Shani_Gamrian · September 13, 2017, 4:07pm

Two questions:

What is the meaning exactly of param.requires_grad = False?
I’m trying to do a different type of fine tuning in which the first layer is a new one and the rest is trained. I want to update only the weights of the first layer and in order to do that I want whole network to back-propagate and pass the loss to the first layer but to not do any updates, How can I do that?

tom · September 13, 2017, 7:19pm

param.requires_grad = False (will cause the parameter not to get a gradient stored in the loss.backward() call.
When you param.requires_grad = False to some parameters, it will not affect the gradient calculation for the others. Note that while the errors need to backpropagate through the layers for your set-up, the parameters of the layers are leaf nodes (and the backpropagation continues through the input data).

Best regards

Thomas

greaber · September 13, 2017, 8:05pm

When you create an optimizer, you pass it the parameters you want it to optimize, so just give it the ones in the first layer.

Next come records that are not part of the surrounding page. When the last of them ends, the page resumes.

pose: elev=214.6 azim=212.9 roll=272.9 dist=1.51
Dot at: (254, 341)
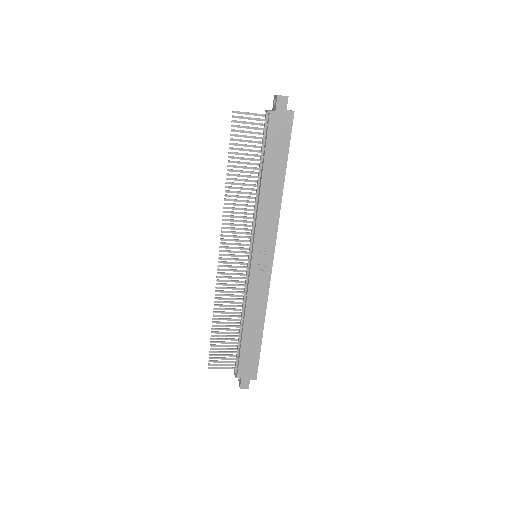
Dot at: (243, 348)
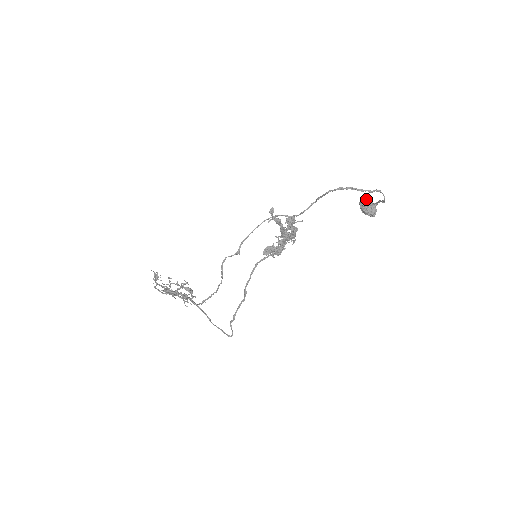
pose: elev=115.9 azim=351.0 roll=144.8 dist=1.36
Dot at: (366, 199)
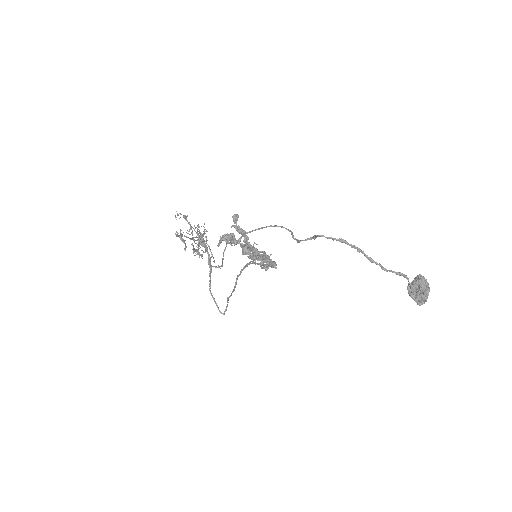
Dot at: (423, 278)
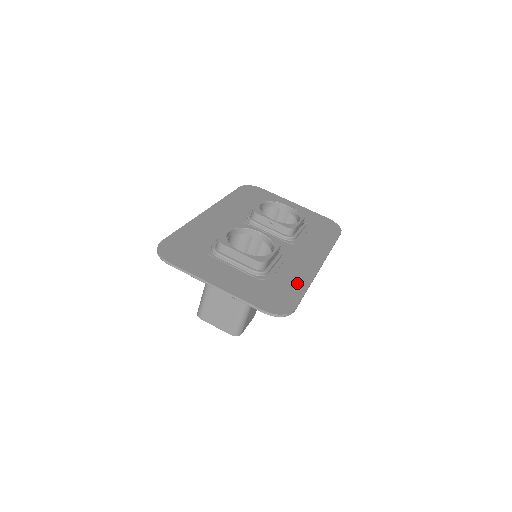
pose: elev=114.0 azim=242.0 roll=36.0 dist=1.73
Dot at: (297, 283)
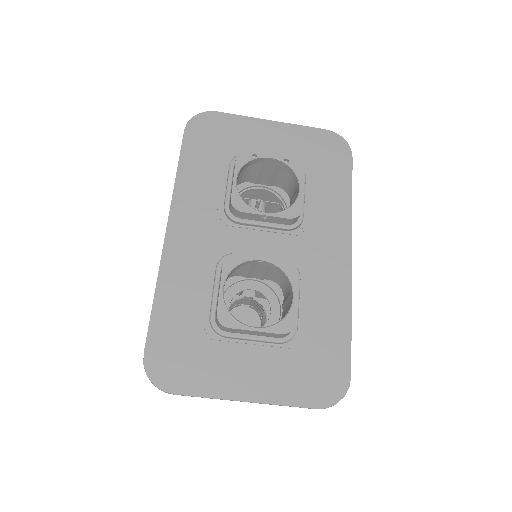
Dot at: (336, 322)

Note also that when you call backwards, PyTorch will need to compute grads of variables other than the ones you specified when you created it, but they won’t be leaf variables. When you call zero_grad, it will zero the grad of the parameters you specified when you created it. It doesn’t need to zero the grad of the other variables it computed grad for because grads only accumulate in leaf variables.

Shani_Gamrian · September 13, 2017, 8:19pm

That’s exactly what I did. So you’re saying that even though I gave the optimizer only the params of the first layer and set param.requires_grad = False, the loss backpropagate all the way to the first layer?

greaber · September 13, 2017, 9:27pm

Yes. The parameters you set requires_grad to False on are leaf variables anyway; you don’t have to backpropagate through them to get to the variables you want grads for. It is still a good idea to set requires_grad to False though, so that they don’t needlessly accumulate grads.

greaber · September 13, 2017, 9:32pm

(I’m assuming you set requires_grad to False on all the parameters except those in the first layer that you want grads for. I guess you don’t explicitly say that that’s what you did.)

Shani_Gamrian · September 14, 2017, 6:59am

Yes, I did it but how come the gradients are being calculated in layers in which I didn’t set an optimizer?

vabh · September 14, 2017, 8:16am

Hi,

The optimizer accesses the gradients through the ‘.grad’ attribute of the specific parameters that you assigned to the optimizer object. It does not compute the gradients but uses it when .step() is called.

The computation of these gradients is indepedent of the optimizer. The gradients are computed (and set as .grad) when you do the .backward() call.

greaber · September 14, 2017, 8:26am

Just to add to what Anuvabh writes, setting requires_grad to False won’t set the grad to zero or None. If a variable already has a grad from a previous backward pass, setting required_grad to False on it will just stop future backward passes from accumulating their gradients into it.

Shani_Gamrian · September 14, 2017, 8:55am

Thank you, now I get it. One more question, do you think it’s possible to fine tune in when the layer I add is connected to the input instead of the output? I tried to train the network and obviously when I used the same input it learned very fast but when I changed the input (added some noise to the image) it didn’t learn at all.

greaber · September 14, 2017, 9:47am

Great, glad everything is clear now. As for what you are trying, I don’t know if it can work. Is it based on some paper? Maybe pretrain a denoiser or gradually increase the noise from zero, and maybe one new layer at the beginning will not be enough capacity.